Segment Start: DATASET RECORDS

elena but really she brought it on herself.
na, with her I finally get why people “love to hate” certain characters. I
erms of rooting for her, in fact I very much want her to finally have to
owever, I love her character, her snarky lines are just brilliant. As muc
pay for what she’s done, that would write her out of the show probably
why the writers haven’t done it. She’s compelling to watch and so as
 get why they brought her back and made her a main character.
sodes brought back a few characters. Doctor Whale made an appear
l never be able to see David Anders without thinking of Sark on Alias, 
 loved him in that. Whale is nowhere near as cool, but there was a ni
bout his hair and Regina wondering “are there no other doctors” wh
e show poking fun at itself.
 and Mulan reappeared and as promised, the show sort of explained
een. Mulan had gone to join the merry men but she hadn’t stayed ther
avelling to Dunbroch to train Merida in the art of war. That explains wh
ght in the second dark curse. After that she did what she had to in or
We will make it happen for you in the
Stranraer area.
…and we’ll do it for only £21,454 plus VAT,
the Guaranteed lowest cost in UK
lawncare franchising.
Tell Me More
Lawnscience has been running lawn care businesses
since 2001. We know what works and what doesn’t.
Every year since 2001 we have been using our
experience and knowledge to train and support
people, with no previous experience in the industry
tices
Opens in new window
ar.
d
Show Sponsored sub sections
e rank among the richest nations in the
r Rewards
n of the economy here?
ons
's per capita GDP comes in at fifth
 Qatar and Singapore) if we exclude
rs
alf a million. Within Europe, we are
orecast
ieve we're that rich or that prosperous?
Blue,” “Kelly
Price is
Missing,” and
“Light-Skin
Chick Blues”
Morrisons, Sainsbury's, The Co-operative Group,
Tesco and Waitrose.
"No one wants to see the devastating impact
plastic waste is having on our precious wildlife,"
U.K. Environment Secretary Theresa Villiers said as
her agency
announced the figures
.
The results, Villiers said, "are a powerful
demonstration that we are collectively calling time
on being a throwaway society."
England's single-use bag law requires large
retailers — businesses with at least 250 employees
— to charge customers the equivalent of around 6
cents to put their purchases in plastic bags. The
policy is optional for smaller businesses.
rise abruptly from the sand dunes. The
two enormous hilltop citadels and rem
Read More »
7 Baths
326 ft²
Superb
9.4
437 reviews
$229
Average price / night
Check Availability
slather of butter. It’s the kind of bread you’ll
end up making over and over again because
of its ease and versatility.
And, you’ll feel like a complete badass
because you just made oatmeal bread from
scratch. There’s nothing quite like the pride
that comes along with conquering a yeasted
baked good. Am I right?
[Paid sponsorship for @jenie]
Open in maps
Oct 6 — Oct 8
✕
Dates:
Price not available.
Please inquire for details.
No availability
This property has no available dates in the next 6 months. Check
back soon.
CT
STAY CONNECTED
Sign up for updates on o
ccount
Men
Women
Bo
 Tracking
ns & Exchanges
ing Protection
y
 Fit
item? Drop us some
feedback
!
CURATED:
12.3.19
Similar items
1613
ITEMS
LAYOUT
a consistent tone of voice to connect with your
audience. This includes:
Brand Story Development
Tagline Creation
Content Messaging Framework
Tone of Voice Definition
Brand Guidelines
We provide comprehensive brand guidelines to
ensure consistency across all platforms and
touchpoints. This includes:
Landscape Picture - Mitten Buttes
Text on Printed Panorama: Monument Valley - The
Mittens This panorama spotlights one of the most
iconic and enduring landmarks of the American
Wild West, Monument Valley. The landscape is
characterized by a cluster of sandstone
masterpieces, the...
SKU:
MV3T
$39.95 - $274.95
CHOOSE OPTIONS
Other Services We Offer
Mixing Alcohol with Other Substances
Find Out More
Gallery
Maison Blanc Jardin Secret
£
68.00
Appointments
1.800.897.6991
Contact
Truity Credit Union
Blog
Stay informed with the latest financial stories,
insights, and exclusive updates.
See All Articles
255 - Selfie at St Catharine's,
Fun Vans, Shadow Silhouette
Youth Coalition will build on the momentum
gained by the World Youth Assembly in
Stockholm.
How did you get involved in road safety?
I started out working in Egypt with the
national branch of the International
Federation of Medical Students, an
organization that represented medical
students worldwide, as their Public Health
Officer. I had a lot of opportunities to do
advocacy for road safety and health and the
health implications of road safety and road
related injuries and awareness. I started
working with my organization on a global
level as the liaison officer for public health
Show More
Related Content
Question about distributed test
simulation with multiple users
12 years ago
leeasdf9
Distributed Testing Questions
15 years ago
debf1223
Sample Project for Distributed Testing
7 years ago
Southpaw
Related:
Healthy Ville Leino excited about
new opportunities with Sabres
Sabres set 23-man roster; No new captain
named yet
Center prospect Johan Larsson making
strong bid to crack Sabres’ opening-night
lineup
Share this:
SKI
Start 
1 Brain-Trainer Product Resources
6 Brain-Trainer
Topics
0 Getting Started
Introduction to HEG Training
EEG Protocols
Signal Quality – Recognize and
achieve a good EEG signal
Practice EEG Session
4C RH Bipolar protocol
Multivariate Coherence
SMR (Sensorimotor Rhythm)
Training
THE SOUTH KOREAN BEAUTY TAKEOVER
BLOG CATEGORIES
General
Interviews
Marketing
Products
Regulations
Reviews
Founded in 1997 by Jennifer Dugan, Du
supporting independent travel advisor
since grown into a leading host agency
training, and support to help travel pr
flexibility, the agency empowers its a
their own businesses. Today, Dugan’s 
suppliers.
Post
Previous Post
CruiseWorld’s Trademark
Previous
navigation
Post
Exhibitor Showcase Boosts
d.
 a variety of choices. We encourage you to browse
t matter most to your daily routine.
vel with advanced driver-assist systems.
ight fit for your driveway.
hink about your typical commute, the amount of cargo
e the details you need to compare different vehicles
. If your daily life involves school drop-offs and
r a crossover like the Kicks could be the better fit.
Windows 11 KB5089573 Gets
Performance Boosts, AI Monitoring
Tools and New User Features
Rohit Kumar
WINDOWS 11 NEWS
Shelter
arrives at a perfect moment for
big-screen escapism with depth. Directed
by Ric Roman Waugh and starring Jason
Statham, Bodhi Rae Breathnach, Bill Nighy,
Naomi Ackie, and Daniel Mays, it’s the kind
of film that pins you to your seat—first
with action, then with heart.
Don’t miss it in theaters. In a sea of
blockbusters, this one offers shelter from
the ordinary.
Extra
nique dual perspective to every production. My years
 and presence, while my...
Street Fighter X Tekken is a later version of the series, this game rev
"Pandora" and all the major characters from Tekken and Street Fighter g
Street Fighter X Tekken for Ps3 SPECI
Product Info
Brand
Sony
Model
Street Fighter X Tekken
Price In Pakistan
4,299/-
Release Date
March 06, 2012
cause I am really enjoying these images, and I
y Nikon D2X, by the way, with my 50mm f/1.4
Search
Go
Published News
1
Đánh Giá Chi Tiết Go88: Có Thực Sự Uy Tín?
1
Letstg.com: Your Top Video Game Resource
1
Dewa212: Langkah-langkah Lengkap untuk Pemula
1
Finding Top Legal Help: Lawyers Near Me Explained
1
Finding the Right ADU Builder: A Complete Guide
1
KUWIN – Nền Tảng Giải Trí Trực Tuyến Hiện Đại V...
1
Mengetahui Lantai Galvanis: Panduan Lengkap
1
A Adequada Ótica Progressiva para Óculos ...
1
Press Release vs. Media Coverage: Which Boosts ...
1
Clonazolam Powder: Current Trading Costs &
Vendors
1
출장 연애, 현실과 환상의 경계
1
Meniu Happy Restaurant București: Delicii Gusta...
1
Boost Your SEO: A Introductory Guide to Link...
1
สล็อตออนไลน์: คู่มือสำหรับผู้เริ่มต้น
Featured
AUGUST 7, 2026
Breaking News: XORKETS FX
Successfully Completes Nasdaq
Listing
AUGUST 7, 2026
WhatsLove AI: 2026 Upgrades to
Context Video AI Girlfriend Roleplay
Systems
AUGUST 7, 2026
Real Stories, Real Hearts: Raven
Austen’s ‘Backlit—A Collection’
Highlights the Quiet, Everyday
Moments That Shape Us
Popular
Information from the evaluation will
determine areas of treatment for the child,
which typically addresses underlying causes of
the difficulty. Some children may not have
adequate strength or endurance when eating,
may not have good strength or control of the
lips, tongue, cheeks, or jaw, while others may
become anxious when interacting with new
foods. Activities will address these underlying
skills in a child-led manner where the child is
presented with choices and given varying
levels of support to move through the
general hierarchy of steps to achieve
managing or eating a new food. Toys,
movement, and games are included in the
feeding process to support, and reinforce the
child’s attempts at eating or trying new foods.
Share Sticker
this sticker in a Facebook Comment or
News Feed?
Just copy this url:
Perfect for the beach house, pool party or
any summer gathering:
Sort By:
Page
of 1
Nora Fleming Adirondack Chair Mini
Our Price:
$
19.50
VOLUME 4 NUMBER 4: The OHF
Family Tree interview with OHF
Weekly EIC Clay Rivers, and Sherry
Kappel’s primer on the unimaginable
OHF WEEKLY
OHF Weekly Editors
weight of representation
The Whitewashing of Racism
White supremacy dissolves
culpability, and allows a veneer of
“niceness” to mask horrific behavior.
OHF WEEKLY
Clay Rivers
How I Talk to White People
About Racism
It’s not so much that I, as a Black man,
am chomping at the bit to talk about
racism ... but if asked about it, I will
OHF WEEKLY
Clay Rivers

Segment End: DATASET RECORDS

• EXERCISE GOAL: Please count the lines in the material above that contain the string "includes", with case counting, and give only the number.

• EXERCISE ANSWER: 2